Yukarıda anılan yasal düzenlemeler ve yapılan duruşma ve incelemeye göre somut olayda davalı şirket vekili tarafından ilk itiraz olarak usulüne uygun şekilde yetki itirazında bulunulmuş ve yetkili mahkemenin —- olduğu öne sürülmüştür.(HMK-116/1-a, 119/2) Öncelikle genel yetki yönünden yapılan inclemede davalının adresinin ‘– olduğu ve işbu adresin– yargı çevresine dahil olduğu anlaşılmıştır. Davanın haksız fiilden kaynaklandığı görülmekle HMK’nin 16.maddesi kapsamında yapılan değerlendirmede ise haksız fiilin— meydana geldiği ve zarar gören davacının—bulunduğu görülmüştür. Dolayısıyla HMK’nin 16. maddesi kapsamında da mahkememiz yetkili değildir. Bilindiği üzere birden fazla yetkili mahkeme bulunması halinde yetkili mahkemeyi seçme hakkı davacıya aittir. Ancak somut olayda olduğu gibi yetkisiz bir mahkemede dava açılmış ise seçim hakkı bu kez yetkiye itiraz eden davalıya geçmektedir.
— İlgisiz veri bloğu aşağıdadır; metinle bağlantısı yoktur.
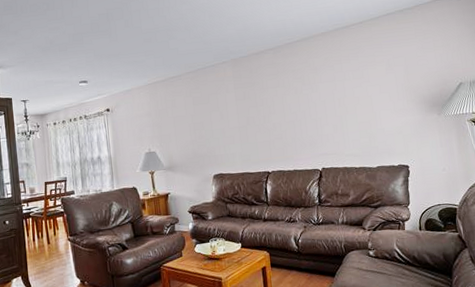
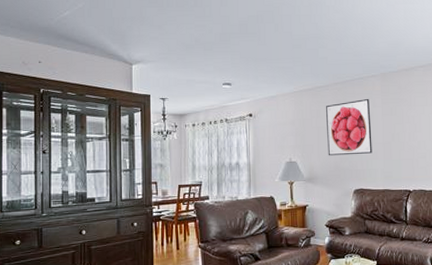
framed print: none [179,85,229,144] -> present [325,99,372,156]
Davalı vekili yetki itirazında yetkili mahkemenin davalının muamele merkezinin bulunduğu — beyan etmiştir. Binaenaleyh yetki itirazının kabulü ile, mahkememizin Yetkisizliğine, Yetkili Mahkemenin davalının itiraz ve seçimine göre — olduğunun tespitine ve dosyanın yetkili mahkemeye gönderilmesini karar verilerek aşağıdaki şekilde hüküm ihdas edilmiştir.
HÜKÜM : Gerekçesi yukarıda açıklandığı üzere;
1-)6100 sayılı HMK’nin 19/2 maddesi gereğince Yetki itirazının kabulüyle; 6100 sayılı HMK’nin 6, 16 ve 19. Maddeleri gereğince Mahkememizin YETKİSİZLİĞİNE,
2-)6100 sayılı HMK’nin 19/3.Maddesi gereğince Yetkili Mahkemenin davalının seçimine göre —-TİCARET MAHKEMESİ olduğunun Tespitine,
3-)6100 Sayılı HMK’nin 20.maddesi uyarınca taraflardan birinin süresi içinde Kanun yoluna başvurulmayarak kararın kesinleştiği tarihten veya Kanun yoluna başvurulmuşsa bu başvurunun reddi kararının tebliği tarihinden itibaren iki hafta içinde mahkememize başvurarak talepte bulunması halinde dosyanın—- Mahkemesine gönderilmesine,
4-)Yargılama giderlerinin 6100 Sayılı HMK’nin 331/2 maddesi uyarınca görevli ve yetkili mahkemece değerlendirilmesine, yetkisizlik kararından sonra davaya bir başka mahkemede devam edilmezse talep halinde dosya üzerinden davacının yargılama giderlerini ödemeye mahkum edilmesine,
5-)6100 Sayılı HMK’nin 20/1 maddesi uyarınca taraflardan birininin,süresi içinde Kanun yoluna başvurulmayarak kesinleşmiş ise kararın kesinleştiği tarihten; Kanun yoluna başvurulmuşsa bu başvurunun reddi kararının tebliği tarihinden itibaren iki hafta içinde mahkememize başvurarak dava dosyasının yetkili mahkemeye gönderilmesini talep etmemesi halinde mahkememiz tarafından davanın açılmamış sayılmasına karar verilmesine ve 6100 Sayılı HMK’nin 331/3 maddesi uyarınca yargılama giderlerinin davacıya yükletilmesine,
Dair, taraf vekillerinin yüzlerine karşı ;6100 sayılı HMK’nin 341/1, 342, 343, 344 ve 345/1 maddeleri gereğince gerekçeli kararın tebliğinden itibaren iki hafta içinde istinaf harç ve giderleri yatırılmak suretiyle mahkememize veya başka bir yer mahkemesine verilecek dilekçeyle; İstanbul Bölge Adliye Mahkemesinde İstinaf kanun yolu açık olmak üzere verilen karar açıkça okunup usulen anlatıldı.